* [読解用の本文]
.....
60分は桐一。高橋裕真(3年・GRANDE FC)が左ロングスローを投げ込み、混戦から若月が頭で狙ったシュートは平井がキャッチ。61分は養和。またも白井の右CKから、竹内がこの日5本目のヘディングシュートを放ち、ボールは枠を越えましたが、「Forza仕込みのアレで負けるのはあまり見たことないですね。ふんわりボールが上がったらアイツの間合いなので」と栗原も舌を巻く竹内のヘディンガーぶり。62分は桐一。右からカットインしながら、打ち切った若月のシュートはゴール右へ。66分も桐一。遠藤が左へ展開し、中へ潜った須藤のシュートは枠の右へ。67分には桐一に1人目の交替。高橋に替えて、寶船月斗(1年・前橋ジュニア)を投入し、最終ラインは右から青木脩悟(3年・前橋ジュニア)、キャプテンの丸山佑大(3年・前橋ジュニア)、後藤、竹下を並べ、さらなるアタックへの意欲を鮮明に。
到来した汚名返上の機会。73分に養和は田中雄大とのワンツーから、エリア付近に迫った栗原がマーカーに倒されると、主審は再びPKというジャッジを下します。キッカーは栗原自ら。「1本目を外したというのもあって、迷う所もあったんですけど、相手のキーパーも『また同じ所に蹴るんだろ』みたいな駆け引きもあって、自分的には負けず嫌いなので『同じ所をぶち抜いて決めよう』という想いもあった中で、『ここは冷静になって逆でいいかな』みたいな感じになって」右スミを狙ったキックは、GKの逆を突いてゴールネットへ収まります。「またキックも怪しかったんですけど(笑)、そこは自分の駆け引きで1枚上を行った感じがしましたね」と笑った10番のリベンジ。スコアは3-0に変わりました。
.....
* [与えられた一覧]

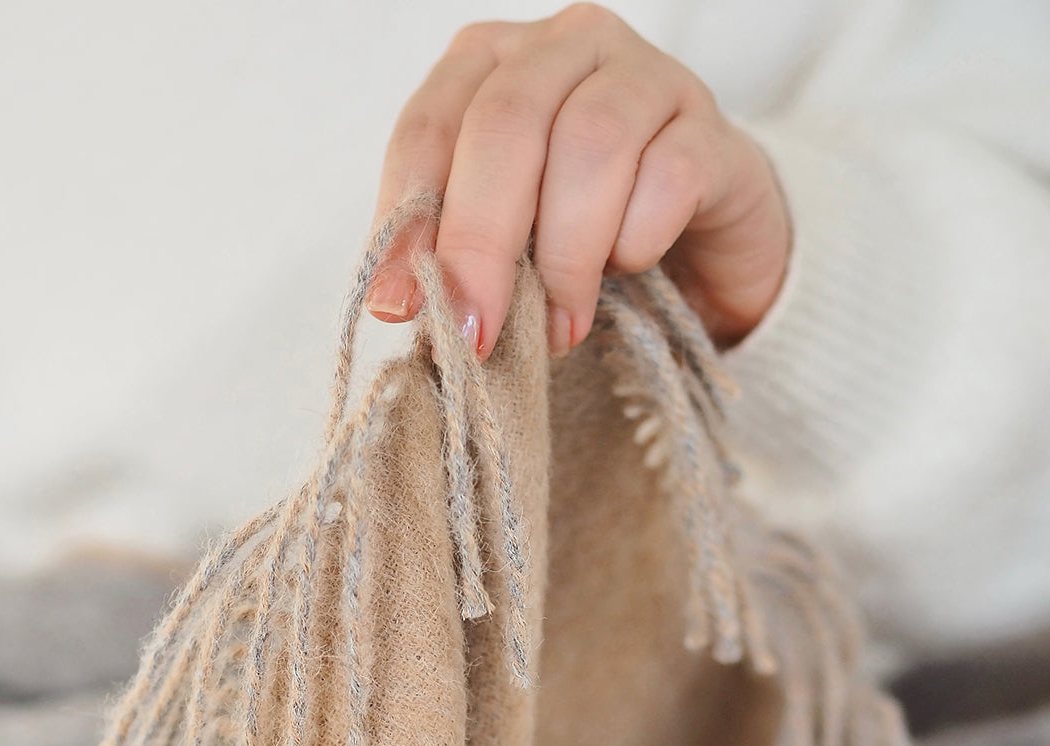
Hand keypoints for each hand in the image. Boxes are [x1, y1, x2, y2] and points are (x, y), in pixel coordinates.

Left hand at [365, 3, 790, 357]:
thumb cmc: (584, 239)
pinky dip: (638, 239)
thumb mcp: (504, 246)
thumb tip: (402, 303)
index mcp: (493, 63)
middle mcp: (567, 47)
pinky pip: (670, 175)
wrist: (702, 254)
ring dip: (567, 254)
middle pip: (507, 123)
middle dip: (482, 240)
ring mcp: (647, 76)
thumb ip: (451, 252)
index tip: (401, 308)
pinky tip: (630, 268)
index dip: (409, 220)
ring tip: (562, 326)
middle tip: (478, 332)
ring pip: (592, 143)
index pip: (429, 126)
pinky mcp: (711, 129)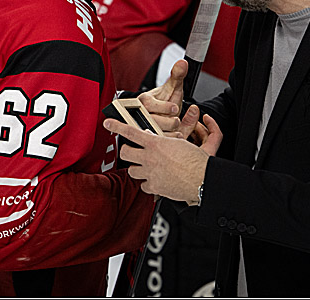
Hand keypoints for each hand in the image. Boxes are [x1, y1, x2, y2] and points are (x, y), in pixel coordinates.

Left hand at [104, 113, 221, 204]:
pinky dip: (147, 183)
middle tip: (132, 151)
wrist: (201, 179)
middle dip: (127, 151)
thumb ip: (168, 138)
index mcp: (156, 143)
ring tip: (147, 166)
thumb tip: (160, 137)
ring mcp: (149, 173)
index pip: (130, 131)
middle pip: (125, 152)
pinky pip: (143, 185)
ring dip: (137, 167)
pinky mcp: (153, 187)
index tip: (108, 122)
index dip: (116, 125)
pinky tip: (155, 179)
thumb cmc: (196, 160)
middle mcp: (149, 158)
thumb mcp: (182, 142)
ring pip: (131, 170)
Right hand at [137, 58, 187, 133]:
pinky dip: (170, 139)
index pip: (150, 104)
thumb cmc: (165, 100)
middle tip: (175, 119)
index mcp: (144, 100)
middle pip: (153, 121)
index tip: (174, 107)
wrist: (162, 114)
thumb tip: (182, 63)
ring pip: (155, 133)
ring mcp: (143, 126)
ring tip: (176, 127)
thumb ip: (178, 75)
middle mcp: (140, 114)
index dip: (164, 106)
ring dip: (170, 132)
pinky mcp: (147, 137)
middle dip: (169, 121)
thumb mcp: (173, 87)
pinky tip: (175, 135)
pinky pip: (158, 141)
.....
* [情報の活用]
#1 本文の「60分は桐一。高橋裕真(3年」から「るアタックへの意欲を鮮明に。」までを、一字一句違えずに書き写しなさい。
#2 本文によると、67分に桐一が高橋に替えて投入した選手は誰か。
#3 次の(a)〜(c)が本文の内容と合っているかを「はい」か「いいえ」で答え、判断の決め手となる本文の語句をそのまま引用しなさい。
(a) 61分の竹内のヘディングシュートは枠を越えた。
(b) 73分のPKを蹴ったのは田中雄大である。
(c) 66分の須藤のシュートは枠の左へ外れた。

* [設問別の解答]
#1
60分は桐一。高橋裕真(3年・GRANDE FC)が左ロングスローを投げ込み、混戦から若月が頭で狙ったシュートは平井がキャッチ。61分は養和。またも白井の右CKから、竹内がこの日5本目のヘディングシュートを放ち、ボールは枠を越えましたが、「Forza仕込みのアレで負けるのはあまり見たことないですね。ふんわりボールが上がったらアイツの間合いなので」と栗原も舌を巻く竹内のヘディンガーぶり。62分は桐一。右からカットインしながら、打ち切った若月のシュートはゴール右へ。66分も桐一。遠藤が左へ展開し、中へ潜った須藤のシュートは枠の右へ。67分には桐一に1人目の交替。高橋に替えて、寶船月斗(1年・前橋ジュニア)を投入し、最終ラインは右から青木脩悟(3年・前橋ジュニア)、キャプテンの丸山佑大(3年・前橋ジュニア)、後藤、竹下を並べ、さらなるアタックへの意欲を鮮明に。

#2 寶船月斗(1年・前橋ジュニア)

#3
(a) はい。「ボールは枠を越えましたが」
(b) いいえ。「キッカーは栗原自ら。」
(c) いいえ。「中へ潜った須藤のシュートは枠の右へ。」